The tumor microenvironment is essentially what is going on in the vicinity of the tumor. You have fibroblasts that might support the tumor cells, or new blood vessels that feed the tumor, and there are a host of immune cells attracted to the tumor site as well. Essentially, you find a whole bunch of cells that can support a tumor as well as attack it, and understanding this, and how to target these microenvironmental factors is critical for being able to tailor safe and effective therapies in order to halt tumor progression.
And when you say “progression” you are talking about the spread of tumors, correct?
We look at what molecular steps occur as a tumor invades from the skin and into the body, and how we can reverse that. We look at different signaling pathways that work in both development of the organism and tumor growth.

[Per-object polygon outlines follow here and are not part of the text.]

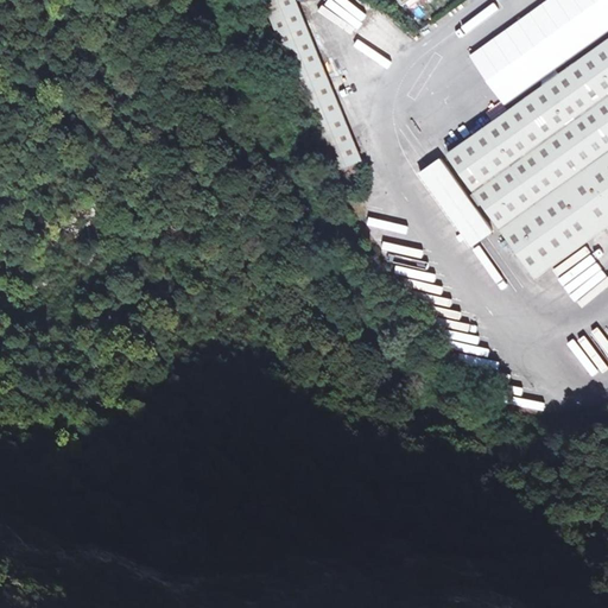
[(273,0),(266,6),(334,171),(361,158),(297,2),(299,0),(273,0)]
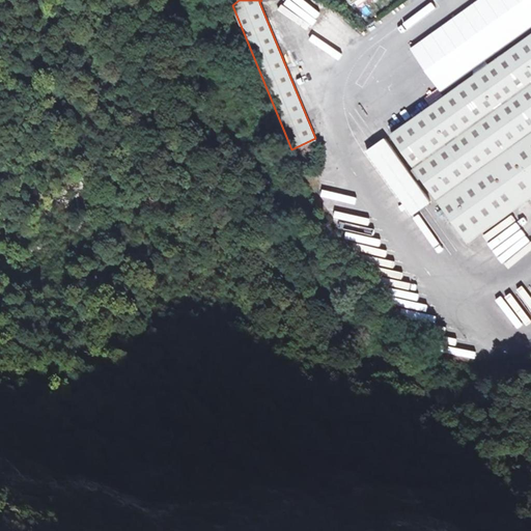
[(297,0),(295,2),(306,14),(315,3),(312,0),(297,0)]
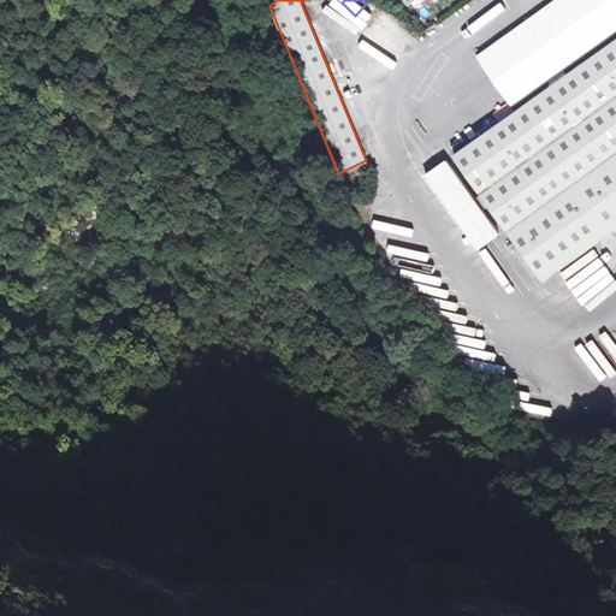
[(615,39),(455,153),(545,280),(615,229),(615,39)]
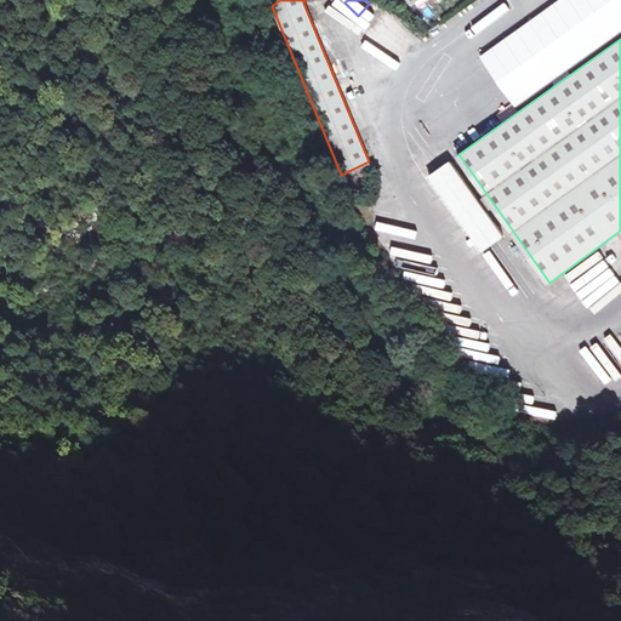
[(478,254),(501,238),(450,160),(427,175),(478,254)]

So I work on the Wnt signaling pathway, and we found that Wnt [family of genes] can promote both the growth of melanoma and the invasion of the tumor into the rest of the body.
Does the Wnt pathway open a strategy for a possible therapeutic intervention?
So it turns out that the Wnt pathway signals are transduced by a series of tyrosine kinase receptors on the cell surface, and we’re interested in one called ROR2. Kinases and their receptors are great targets for inhibitors, as you can see with recent trials of BRAF inhibitors for melanoma, which are inhibitors of the mutant BRAF kinase.